Association between the cardiometabolic index and NAFLD and fibrosis
Composed of obesity and lipid parameters, the cardiometabolic index (CMI) has emerged as a novel diagnostic tool. Originally developed for diabetes diagnosis, its application has expanded to identifying patients with cardiovascular diseases, such as atherosclerosis and hypertension. However, the relationship between CMI and non-alcoholic fatty liver disease (NAFLD) and liver fibrosis in the US population remains unclear. This cross-sectional study analyzed data from the National Health and Nutrition Examination Survey (NHANES) spanning 2017–2020, involving 2996 participants aged 20 years or older. Vibration controlled transient elastography using a FibroScan® system (model 502, V2 Touch) with controlled attenuation parameter measurements identified NAFLD at a threshold of ≥ 274 dB/m, while liver stiffness measurement (LSM) results (median, ≥ 8.2 kPa) indicated fibrosis. A multifactorial logistic regression model explored the relationship between CMI and NAFLD and fibrosis.

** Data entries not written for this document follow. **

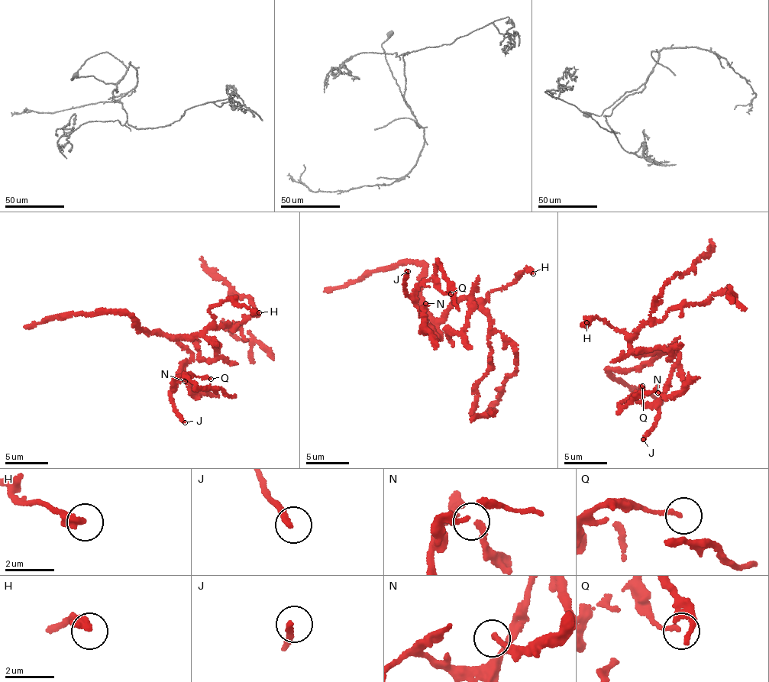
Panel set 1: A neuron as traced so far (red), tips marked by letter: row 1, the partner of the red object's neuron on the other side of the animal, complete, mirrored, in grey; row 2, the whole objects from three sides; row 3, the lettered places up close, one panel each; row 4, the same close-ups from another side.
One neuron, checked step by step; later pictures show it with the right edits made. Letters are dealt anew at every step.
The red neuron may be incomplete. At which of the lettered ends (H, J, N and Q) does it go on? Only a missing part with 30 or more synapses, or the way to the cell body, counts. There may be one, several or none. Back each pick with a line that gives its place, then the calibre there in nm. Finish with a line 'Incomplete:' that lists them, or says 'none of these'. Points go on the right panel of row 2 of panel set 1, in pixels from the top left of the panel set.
Incomplete: none of these

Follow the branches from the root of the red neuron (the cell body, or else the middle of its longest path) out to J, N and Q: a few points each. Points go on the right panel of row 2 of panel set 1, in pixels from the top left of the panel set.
J: (645, 353), (650, 355), (672, 350), (679, 355), (679, 359), (660, 399), (660, 418), (654, 428), (643, 439)
N: (645, 353), (650, 355), (672, 350), (679, 355), (682, 380), (686, 388), (676, 393), (662, 396), (657, 392)
Q: (645, 353), (650, 355), (672, 350), (679, 359), (669, 384), (659, 399), (649, 403), (635, 398), (642, 386)

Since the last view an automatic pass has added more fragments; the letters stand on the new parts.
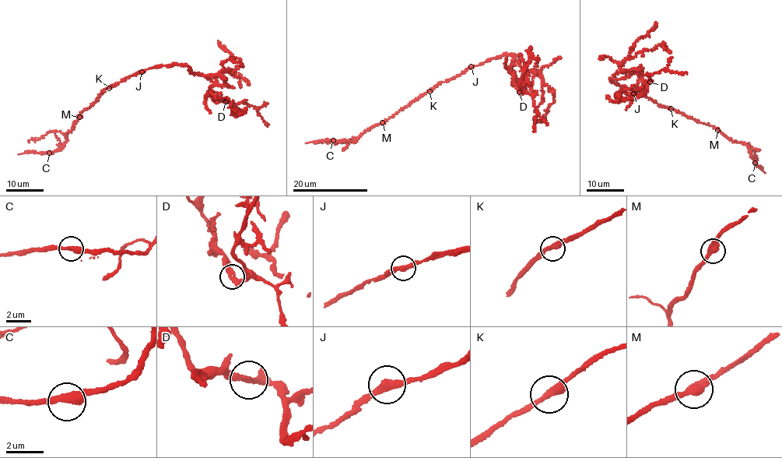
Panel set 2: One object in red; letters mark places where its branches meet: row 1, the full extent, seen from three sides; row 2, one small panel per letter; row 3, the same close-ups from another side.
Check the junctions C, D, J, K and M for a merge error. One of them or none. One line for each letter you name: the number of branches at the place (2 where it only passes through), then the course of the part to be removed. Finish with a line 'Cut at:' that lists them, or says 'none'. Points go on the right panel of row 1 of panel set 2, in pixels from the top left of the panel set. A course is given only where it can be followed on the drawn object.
Cut at: none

The effectiveness of CMI in detecting NAFLD and liver fibrosis was assessed through receiver operating characteristic curve analysis. Controlling for potential confounders, CMI showed a significant positive association with NAFLD (adjusted OR = 1.44, 95% CI 1.44–1.45) and liver fibrosis (adjusted OR = 1.84, 95% CI 1.84–1.85). The Areas Under the Curve for predicting NAFLD and fibrosis were 0.762 (95% CI 0.745 ~ 0.779) and 0.664(95% CI 0.633 ~ 0.696), respectively, with optimal cut-off values of 0.462 and 0.527. There is a positive correlation between CMI and NAFLD and fibrosis, which is a suitable and simple predictor of NAFLD and fibrosis.